--- start ---

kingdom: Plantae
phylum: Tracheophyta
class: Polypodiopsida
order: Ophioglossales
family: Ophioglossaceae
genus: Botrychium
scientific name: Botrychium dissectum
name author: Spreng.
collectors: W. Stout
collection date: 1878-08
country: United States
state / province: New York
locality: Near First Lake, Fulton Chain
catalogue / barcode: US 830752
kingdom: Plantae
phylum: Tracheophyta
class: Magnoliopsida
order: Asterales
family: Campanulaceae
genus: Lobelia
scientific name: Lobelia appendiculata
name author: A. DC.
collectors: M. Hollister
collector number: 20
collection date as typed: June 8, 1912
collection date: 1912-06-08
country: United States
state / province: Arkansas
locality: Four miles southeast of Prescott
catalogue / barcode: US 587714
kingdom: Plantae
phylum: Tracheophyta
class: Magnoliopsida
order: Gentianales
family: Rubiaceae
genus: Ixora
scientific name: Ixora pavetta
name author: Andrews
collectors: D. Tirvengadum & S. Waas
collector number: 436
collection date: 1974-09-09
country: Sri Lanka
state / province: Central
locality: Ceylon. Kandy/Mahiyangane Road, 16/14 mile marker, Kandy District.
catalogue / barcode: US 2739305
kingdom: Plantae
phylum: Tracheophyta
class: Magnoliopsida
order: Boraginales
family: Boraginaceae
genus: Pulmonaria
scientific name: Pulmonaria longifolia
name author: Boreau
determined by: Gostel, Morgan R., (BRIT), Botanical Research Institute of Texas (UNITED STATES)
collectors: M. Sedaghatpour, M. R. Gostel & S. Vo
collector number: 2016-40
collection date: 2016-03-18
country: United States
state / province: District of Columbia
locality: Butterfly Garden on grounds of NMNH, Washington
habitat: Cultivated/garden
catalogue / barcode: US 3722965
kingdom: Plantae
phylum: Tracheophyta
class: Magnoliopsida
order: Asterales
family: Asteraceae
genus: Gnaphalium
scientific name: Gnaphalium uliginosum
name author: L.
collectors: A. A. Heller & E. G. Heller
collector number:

--- end ---

**AIM**
State how many lines in the data above contain the string "collection", matching its case exactly. Give only the number.

**THE REPLY**
5